Búsquedas
Sucedía cada 24 de diciembre a las once de la noche.
Mi padre caminaba hasta el cuadro de luz y la hacía saltar. Mi hermana y yo sabíamos lo que eso significaba: llegaba Papá Noel y aparecían los regalos. Curiosamente, cuando ya me desengañé y supe esa verdad –son los padres– que es una de las primeras decepciones en la vida, mantuve durante unos años la ilusión intacta, por lo que pudiera pensar mi hermana, por ese instante de oscuridad –entonces ya veía caminar a mi padre hasta la entrada– que prometía la inminente presencia de regalos. Aquello significaba jugar a tinieblas con la familia, una sensación de pertenencia, un salón en el que no faltaba nadie y yo era también o todavía protagonista. Ahora que la infancia ha quedado atrás y aún no soy yo el que se inventa cualquier parafernalia para ilusionar a los demás, recuerdo aquellas Navidades con una nostalgia de felicidad añorada. Estábamos los que teníamos que estar.

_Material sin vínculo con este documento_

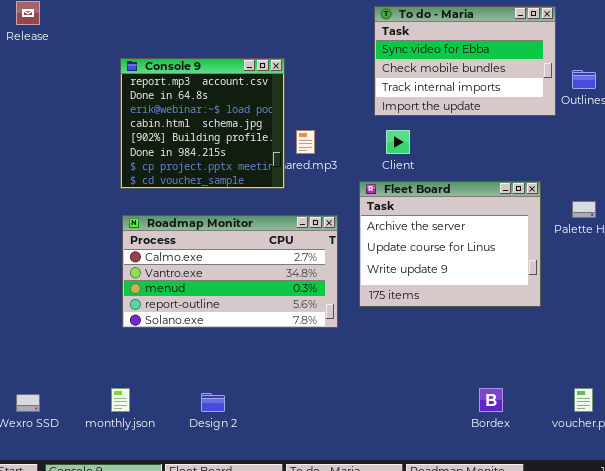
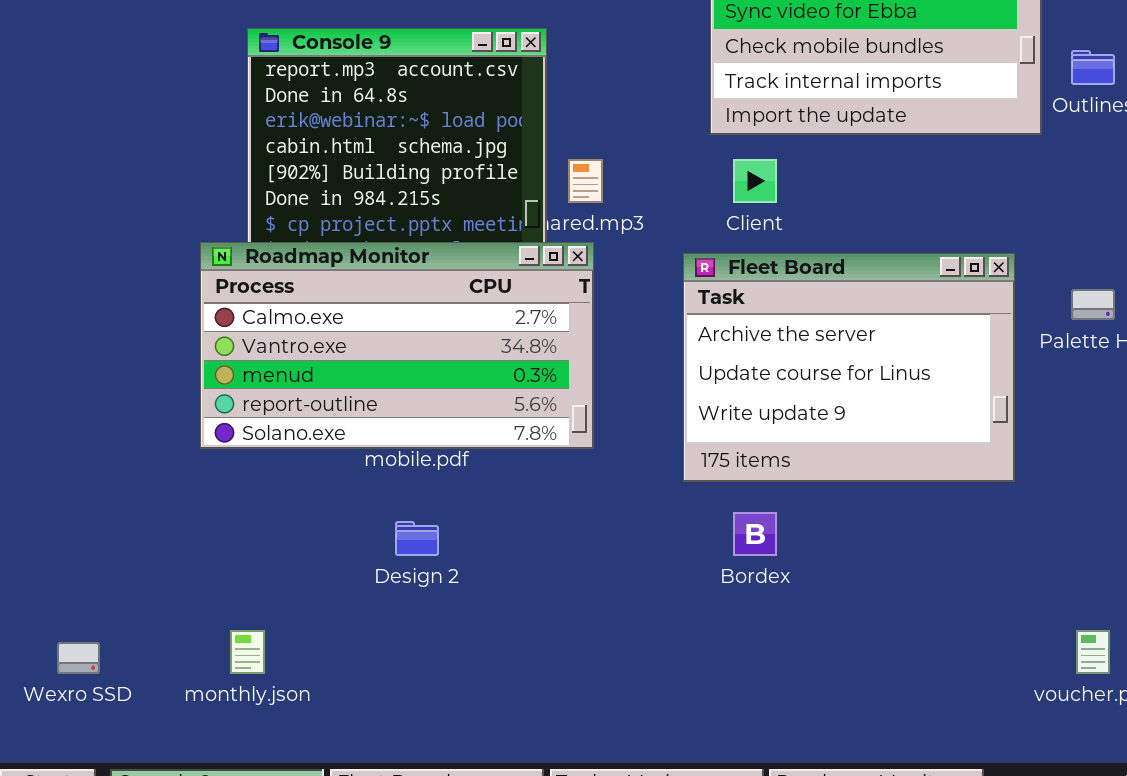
Roadmap Monitor: [122,215,338,328] -> [200,242,594,449], moved
Bordex: [479,388,503,412] -> [733,512,777,556], moved
Design 2: [201,393,225,412] -> [395,521,439,556], moved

Lo escribí en un cuento incluido en ‘Y de repente esta lluvia’ que se llama ‘Búsquedas infructuosas’ porque algún día fueron fructuosas: perdimos, seguramente en algún remoto pasado, un instante de felicidad máxima que continuamos buscando, aunque lo sabemos irrecuperable, y por eso somos seres anhelantes, eternos buscadores, mientras el tiempo pasa y regresan las Navidades y echamos de menos a aquellos que no están y por lo tanto ya no forman parte del paisaje. Eso, claro, nos incluye a nosotros mismos, a aquellos que por suerte fuimos y ya no seremos.